*** Material provided ***

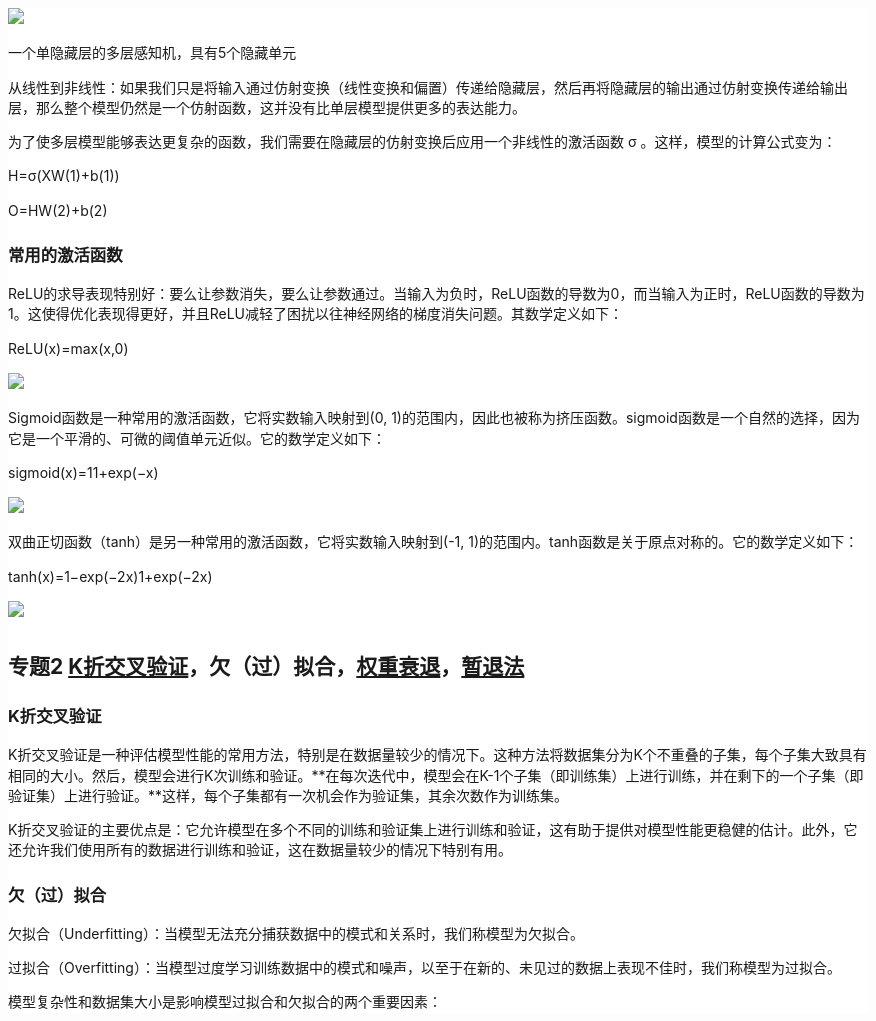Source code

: ![](https://pic3.zhimg.com/v2-51253c4d63dc5bf0b753860c06f23906_1440w.jpg)

⼀个单隐藏层的多层感知机，具有5个隐藏单元

从线性到非线性：如果我们只是将输入通过仿射变换（线性变换和偏置）传递给隐藏层，然后再将隐藏层的输出通过仿射变换传递给输出层，那么整个模型仍然是一个仿射函数，这并没有比单层模型提供更多的表达能力。

为了使多层模型能够表达更复杂的函数，我们需要在隐藏层的仿射变换后应用一个非线性的激活函数 σ 。这样，模型的计算公式变为：

H=σ(XW(1)+b(1))

O=HW(2)+b(2)

### 常用的激活函数

ReLU的求导表现特别好：要么让参数消失，要么让参数通过。当输⼊为负时，ReLU函数的导数为0，而当输入为正时，ReLU函数的导数为1。这使得优化表现得更好，并且ReLU减轻了困扰以往神经网络的梯度消失问题。其数学定义如下：

ReLU(x)=max(x,0)

![](https://pica.zhimg.com/v2-8b0cde28a50cae785080b55a5f58fd76_1440w.jpg)

Sigmoid函数是一种常用的激活函数，它将实数输入映射到(0, 1)的范围内，因此也被称为挤压函数。sigmoid函数是⼀个自然的选择，因为它是⼀个平滑的、可微的阈值单元近似。它的数学定义如下：

sigmoid(x)=11+exp⁡(−x)

![](https://pic2.zhimg.com/v2-44974be0457b614d2d9128dcc9fa2b59_1440w.jpg)

双曲正切函数（tanh）是另一种常用的激活函数，它将实数输入映射到(-1, 1)的范围内。tanh函数是关于原点对称的。它的数学定义如下：

tanh(x)=1−exp⁡(−2x)1+exp⁡(−2x)

![](https://pic3.zhimg.com/v2-c7a9a3c49cd1786b828ba61d34ef47d2_1440w.jpg)

## 专题2 [K折交叉验证](https://zhida.zhihu.com/search?content_id=235880363&content_type=Article&match_order=1&q=K%E6%8A%98%E4%BA%A4%E5%8F%89%E9%AA%8C%E8%AF%81&zhida_source=entity)，欠（过）拟合，[权重衰退](https://zhida.zhihu.com/search?content_id=235880363&content_type=Article&match_order=1&q=%E6%9D%83%E9%87%8D%E8%A1%B0%E9%80%80&zhida_source=entity)，[暂退法](https://zhida.zhihu.com/search?content_id=235880363&content_type=Article&match_order=1&q=%E6%9A%82%E9%80%80%E6%B3%95&zhida_source=entity)

### K折交叉验证

K折交叉验证是一种评估模型性能的常用方法，特别是在数据量较少的情况下。这种方法将数据集分为K个不重叠的子集，每个子集大致具有相同的大小。然后，模型会进行K次训练和验证。**在每次迭代中，模型会在K-1个子集（即训练集）上进行训练，并在剩下的一个子集（即验证集）上进行验证。**这样，每个子集都有一次机会作为验证集，其余次数作为训练集。

K折交叉验证的主要优点是：它允许模型在多个不同的训练和验证集上进行训练和验证，这有助于提供对模型性能更稳健的估计。此外，它还允许我们使用所有的数据进行训练和验证，这在数据量较少的情况下特别有用。

### 欠（过）拟合

欠拟合（Underfitting）：当模型无法充分捕获数据中的模式和关系时，我们称模型为欠拟合。

过拟合（Overfitting）：当模型过度学习训练数据中的模式和噪声，以至于在新的、未见过的数据上表现不佳时，我们称模型为过拟合。

模型复杂性和数据集大小是影响模型过拟合和欠拟合的两个重要因素：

***

=== What the task asks ===
Please reproduce the items above word for word, leaving out the pictures.

=== Reply ===
Source code

: ![](https://pic3.zhimg.com/v2-51253c4d63dc5bf0b753860c06f23906_1440w.jpg)

⼀个单隐藏层的多层感知机，具有5个隐藏单元

从线性到非线性：如果我们只是将输入通过仿射变换（线性变换和偏置）传递给隐藏层，然后再将隐藏层的输出通过仿射变换传递给输出层，那么整个模型仍然是一个仿射函数，这并没有比单层模型提供更多的表达能力。

为了使多层模型能够表达更复杂的函数，我们需要在隐藏层的仿射变换后应用一个非线性的激活函数 σ 。这样，模型的计算公式变为：

H=σ(XW(1)+b(1))

O=HW(2)+b(2)

### 常用的激活函数

ReLU的求导表现特别好：要么让参数消失，要么让参数通过。当输⼊为负时，ReLU函数的导数为0，而当输入为正时，ReLU函数的导数为1。这使得优化表现得更好，并且ReLU减轻了困扰以往神经网络的梯度消失问题。其数学定义如下：

ReLU(x)=max(x,0)

![](https://pica.zhimg.com/v2-8b0cde28a50cae785080b55a5f58fd76_1440w.jpg)

Sigmoid函数是一种常用的激活函数，它将实数输入映射到(0, 1)的范围内，因此也被称为挤压函数。sigmoid函数是⼀个自然的选择，因为它是⼀个平滑的、可微的阈值单元近似。它的数学定义如下：

sigmoid(x)=11+exp⁡(−x)

![](https://pic2.zhimg.com/v2-44974be0457b614d2d9128dcc9fa2b59_1440w.jpg)

双曲正切函数（tanh）是另一种常用的激活函数，它将实数输入映射到(-1, 1)的范围内。tanh函数是关于原点对称的。它的数学定义如下：

tanh(x)=1−exp⁡(−2x)1+exp⁡(−2x)

![](https://pic3.zhimg.com/v2-c7a9a3c49cd1786b828ba61d34ef47d2_1440w.jpg)

## 专题2 [K折交叉验证](https://zhida.zhihu.com/search?content_id=235880363&content_type=Article&match_order=1&q=K%E6%8A%98%E4%BA%A4%E5%8F%89%E9%AA%8C%E8%AF%81&zhida_source=entity)，欠（过）拟合，[权重衰退](https://zhida.zhihu.com/search?content_id=235880363&content_type=Article&match_order=1&q=%E6%9D%83%E9%87%8D%E8%A1%B0%E9%80%80&zhida_source=entity)，[暂退法](https://zhida.zhihu.com/search?content_id=235880363&content_type=Article&match_order=1&q=%E6%9A%82%E9%80%80%E6%B3%95&zhida_source=entity)

### K折交叉验证

K折交叉验证是一种评估模型性能的常用方法，特别是在数据量较少的情况下。这种方法将数据集分为K个不重叠的子集，每个子集大致具有相同的大小。然后，模型会进行K次训练和验证。**在每次迭代中，模型会在K-1个子集（即训练集）上进行训练，并在剩下的一个子集（即验证集）上进行验证。**这样，每个子集都有一次机会作为验证集，其余次数作为训练集。

K折交叉验证的主要优点是：它允许模型在多个不同的训练和验证集上进行训练和验证，这有助于提供对模型性能更稳健的估计。此外，它还允许我们使用所有的数据进行训练和验证，这在数据量较少的情况下特别有用。

### 欠（过）拟合

欠拟合（Underfitting）：当模型无法充分捕获数据中的模式和关系时，我们称模型为欠拟合。

过拟合（Overfitting）：当模型过度学习训练数据中的模式和噪声，以至于在新的、未见过的数据上表现不佳时，我们称模型为过拟合。

模型复杂性和数据集大小是影响模型过拟合和欠拟合的两个重要因素：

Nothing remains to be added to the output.